[[ Input material, beginning ]]

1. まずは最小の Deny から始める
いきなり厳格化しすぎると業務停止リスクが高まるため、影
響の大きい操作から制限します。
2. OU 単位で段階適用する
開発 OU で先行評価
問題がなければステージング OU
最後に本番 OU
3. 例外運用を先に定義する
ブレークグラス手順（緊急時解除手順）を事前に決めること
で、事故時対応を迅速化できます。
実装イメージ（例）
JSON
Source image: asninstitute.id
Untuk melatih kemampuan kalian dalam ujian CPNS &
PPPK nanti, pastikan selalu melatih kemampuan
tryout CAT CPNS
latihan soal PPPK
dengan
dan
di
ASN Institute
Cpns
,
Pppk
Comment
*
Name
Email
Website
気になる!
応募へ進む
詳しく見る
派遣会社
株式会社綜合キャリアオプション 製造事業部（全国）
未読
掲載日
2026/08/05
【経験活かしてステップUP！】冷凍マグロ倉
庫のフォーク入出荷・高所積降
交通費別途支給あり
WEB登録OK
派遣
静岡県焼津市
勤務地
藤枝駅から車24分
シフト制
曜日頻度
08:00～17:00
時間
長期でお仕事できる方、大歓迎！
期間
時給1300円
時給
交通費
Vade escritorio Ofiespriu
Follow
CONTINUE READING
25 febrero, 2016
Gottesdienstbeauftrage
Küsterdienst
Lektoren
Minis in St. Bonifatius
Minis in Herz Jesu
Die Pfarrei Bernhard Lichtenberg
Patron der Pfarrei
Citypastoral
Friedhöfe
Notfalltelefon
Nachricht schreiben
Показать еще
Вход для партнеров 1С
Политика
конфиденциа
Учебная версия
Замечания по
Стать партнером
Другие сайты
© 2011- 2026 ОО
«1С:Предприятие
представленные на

[[ Input material, end ]]

A single number is the whole answer: the tally of lines above that contain "Minis".

2